▸ **Work required**: From the forum post about tough-guy actors below, extract the passage that begins at "As for Dirty" and runs up to and including "offerred the part.", copied word for word.

I would have also taken out Dana Andrews and put in Jack Palance. I also would have swapped Anthony Quinn for Timothy Carey... but overall, that's a pretty good tough guy collection. Kudos for throwing John Garfield in there... proof that even little guys could be menacing. :wink2:
 
I just don't get that vibe from him. :confused:

Rob, I think its the lack of a physical presence with Cillian Murphy that is influencing you.

As for Dirty Harry, I don't recall any of the actors you named associated with the role...I thought the list was John Wayne, Steve McQueen and Paul Newman who turned the role down. None of the above three are the least bit menacing, except maybe Newman as Hud. I did check out the internets though on your three and they do also come up as affiliated with the role of Harry Callahan. This leads me to believe that the whole "who turned down Dirty Harry" discussion is urban legend...they all did! I recall Wayne as having said he was too old for the role, which he was, and if you consider that Lancaster, Mitchum and Sinatra are all around the same age, putting them in their middle 50s playing Calahan, I suspect none were really offerred the part.

Anyway, how about Anthony Hopkins....in Silence of the Lambs and Magic he is damn scary and menacing. You can't deny that, but yet he isn't remotely physical or action-actor believable in anyway...that movie with Alec Baldwin and the Bear (boy is that distinction without difference!) proved it.
 
Anyone mention Thomas Jane? He was awesome in The Punisher.

▸ **Stored data**:
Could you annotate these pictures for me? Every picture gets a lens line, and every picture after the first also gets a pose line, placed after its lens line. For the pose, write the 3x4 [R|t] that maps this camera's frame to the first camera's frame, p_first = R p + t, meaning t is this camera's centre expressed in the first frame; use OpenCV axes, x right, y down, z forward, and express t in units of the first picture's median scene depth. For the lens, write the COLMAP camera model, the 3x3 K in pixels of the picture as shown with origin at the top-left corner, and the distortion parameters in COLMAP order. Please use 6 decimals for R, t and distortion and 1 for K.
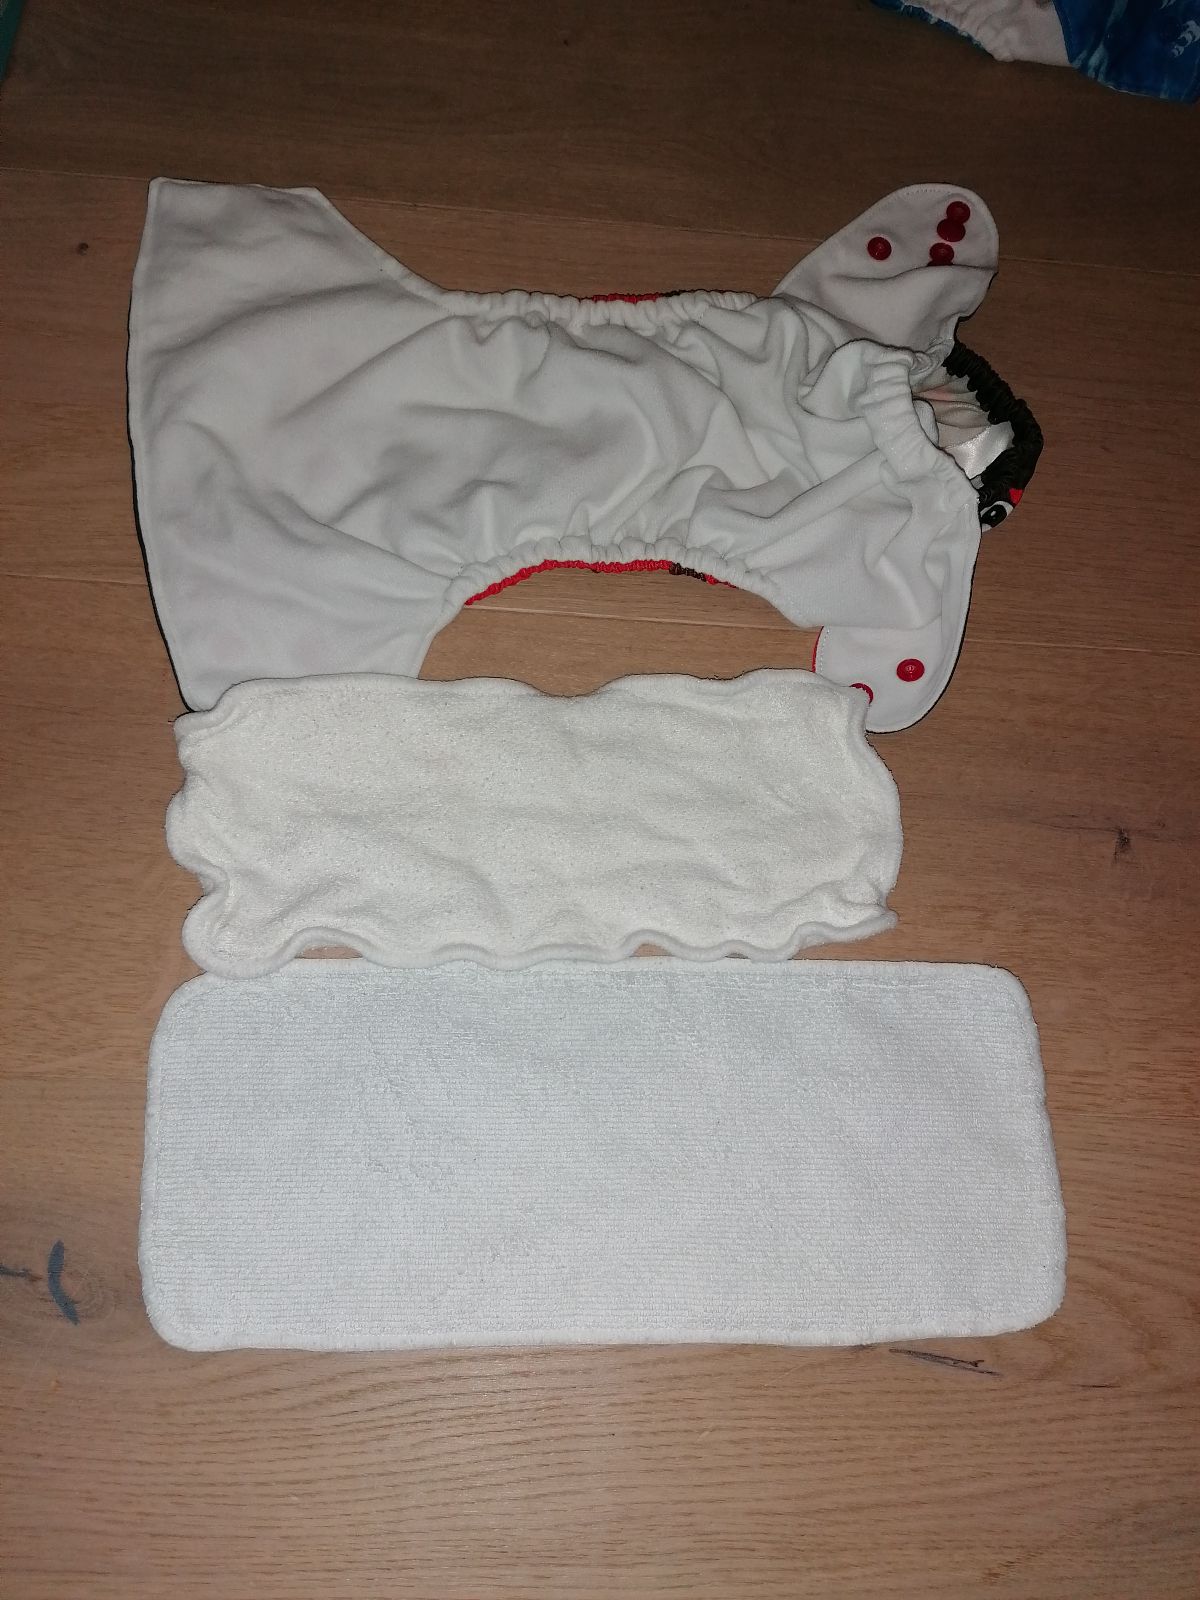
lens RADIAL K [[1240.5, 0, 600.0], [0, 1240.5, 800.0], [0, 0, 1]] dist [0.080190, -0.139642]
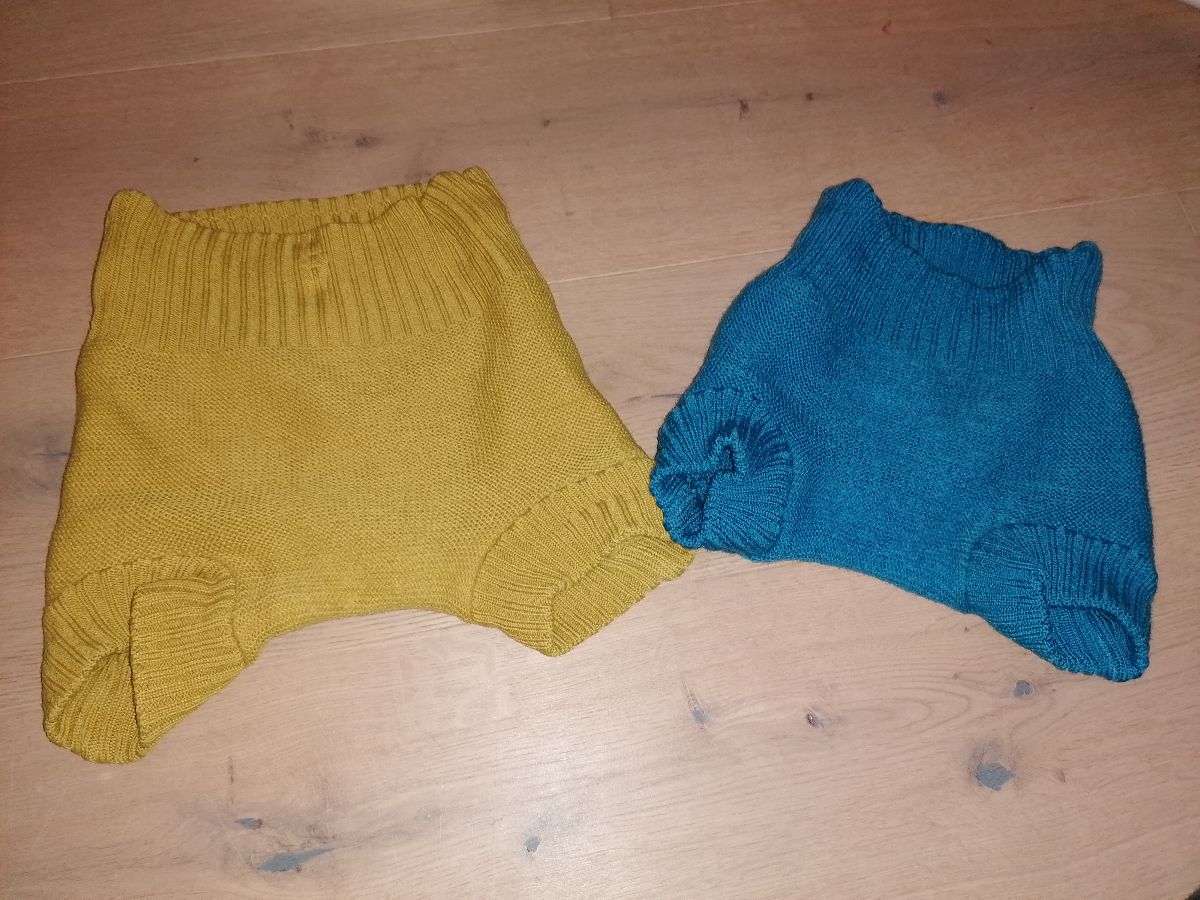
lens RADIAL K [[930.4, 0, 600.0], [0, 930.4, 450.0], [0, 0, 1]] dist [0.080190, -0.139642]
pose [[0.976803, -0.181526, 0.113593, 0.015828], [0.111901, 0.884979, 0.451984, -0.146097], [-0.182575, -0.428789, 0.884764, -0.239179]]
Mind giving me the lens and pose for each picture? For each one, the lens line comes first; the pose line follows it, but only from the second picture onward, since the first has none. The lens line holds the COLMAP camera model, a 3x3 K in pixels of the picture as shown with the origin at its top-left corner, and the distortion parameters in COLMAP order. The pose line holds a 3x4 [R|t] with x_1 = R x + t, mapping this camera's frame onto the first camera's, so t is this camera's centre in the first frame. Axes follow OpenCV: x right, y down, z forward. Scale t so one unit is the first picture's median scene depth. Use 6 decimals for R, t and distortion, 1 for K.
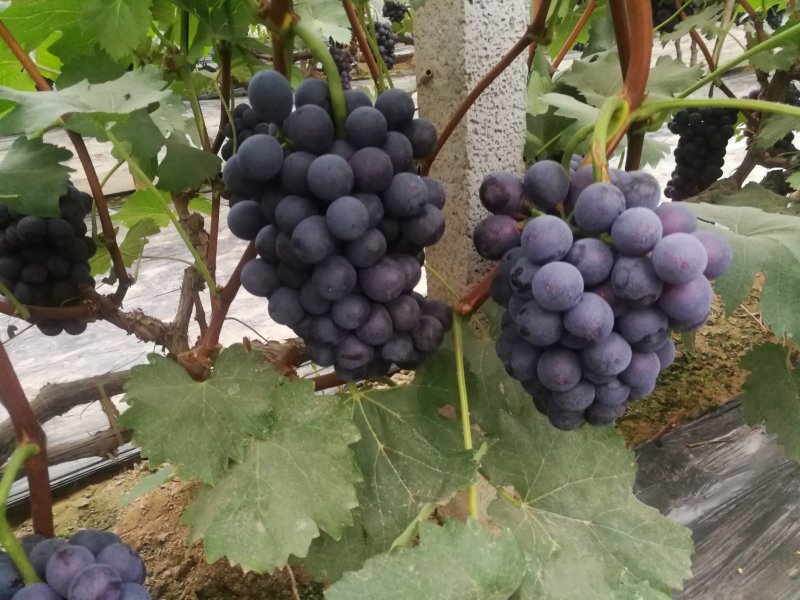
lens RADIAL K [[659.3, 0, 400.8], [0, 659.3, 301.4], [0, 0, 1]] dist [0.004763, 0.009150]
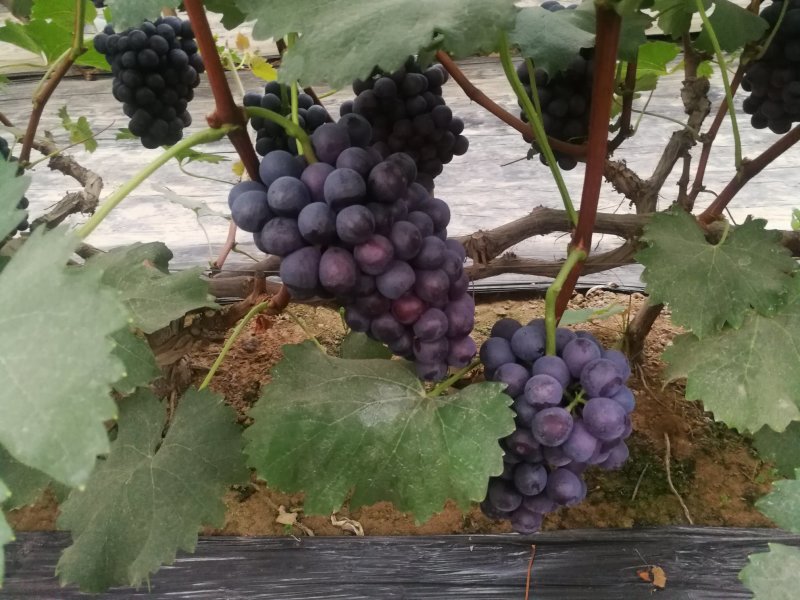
--
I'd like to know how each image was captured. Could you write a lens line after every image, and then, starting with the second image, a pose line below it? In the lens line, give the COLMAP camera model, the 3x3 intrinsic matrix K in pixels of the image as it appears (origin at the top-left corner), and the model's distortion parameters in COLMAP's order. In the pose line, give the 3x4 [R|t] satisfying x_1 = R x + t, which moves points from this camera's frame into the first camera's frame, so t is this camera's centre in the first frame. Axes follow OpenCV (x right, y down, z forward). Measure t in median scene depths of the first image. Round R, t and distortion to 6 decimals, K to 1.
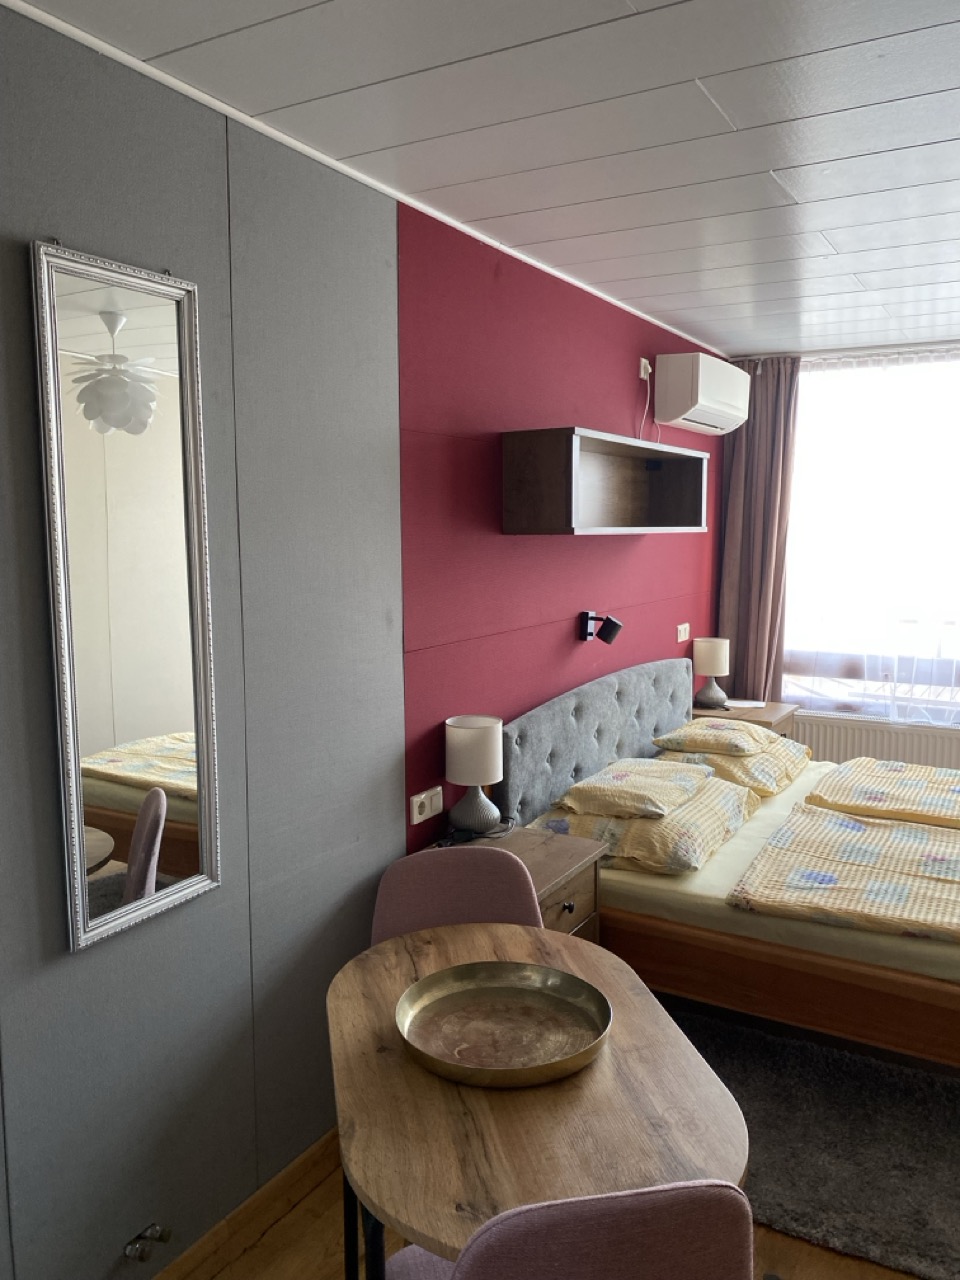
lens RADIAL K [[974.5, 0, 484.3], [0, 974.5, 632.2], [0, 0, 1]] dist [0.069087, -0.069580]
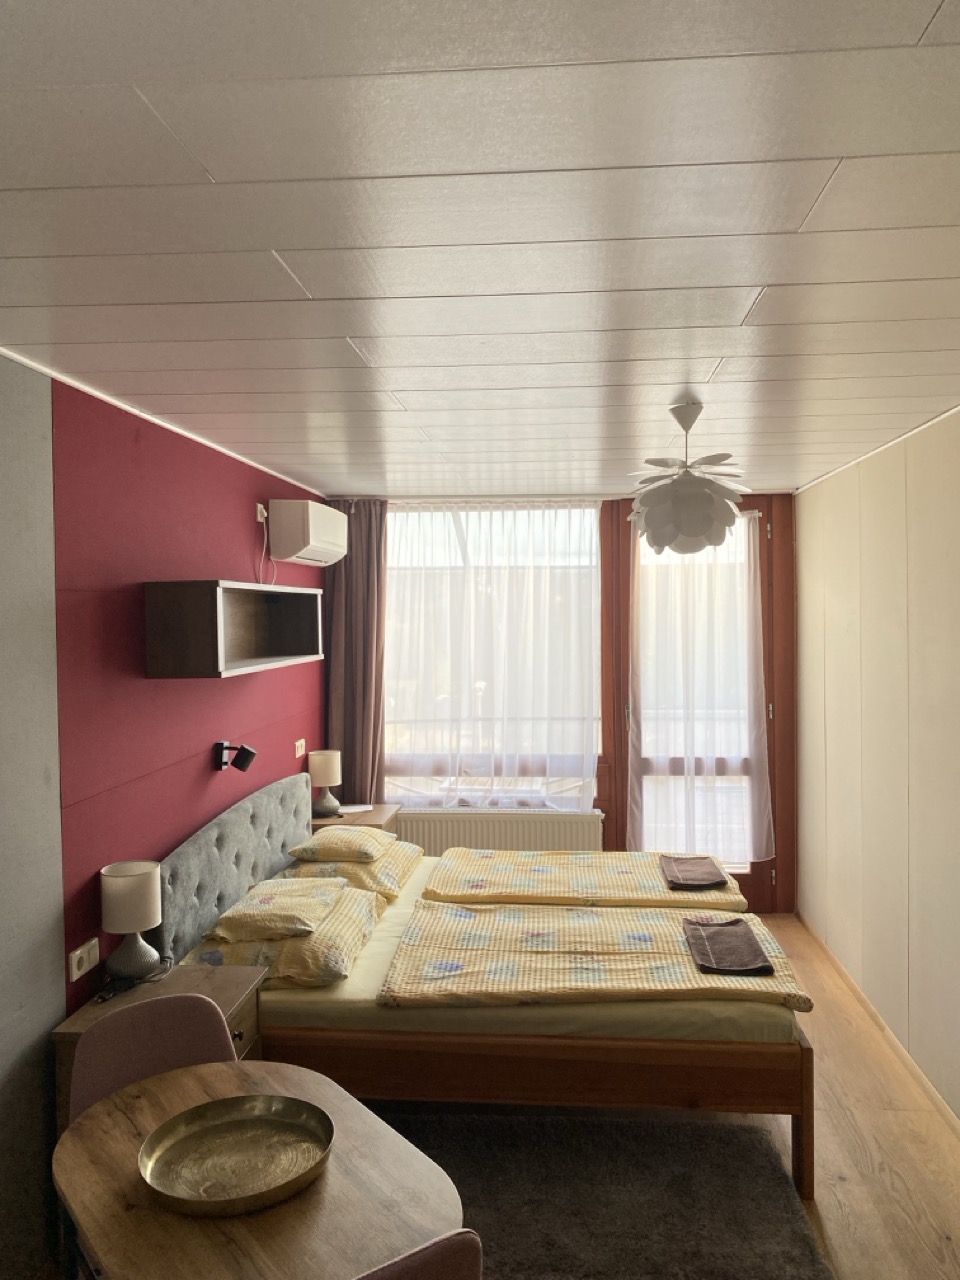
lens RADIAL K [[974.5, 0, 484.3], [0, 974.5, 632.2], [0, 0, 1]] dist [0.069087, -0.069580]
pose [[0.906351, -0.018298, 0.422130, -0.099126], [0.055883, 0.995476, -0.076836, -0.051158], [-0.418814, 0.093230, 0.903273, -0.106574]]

▸ **Solution**:
As for Dirty Harry, I don't recall any of the actors you named associated with the role...I thought the list was John Wayne, Steve McQueen and Paul Newman who turned the role down. None of the above three are the least bit menacing, except maybe Newman as Hud. I did check out the internets though on your three and they do also come up as affiliated with the role of Harry Callahan. This leads me to believe that the whole "who turned down Dirty Harry" discussion is urban legend...they all did! I recall Wayne as having said he was too old for the role, which he was, and if you consider that Lancaster, Mitchum and Sinatra are all around the same age, putting them in their middle 50s playing Calahan, I suspect none were really offerred the part.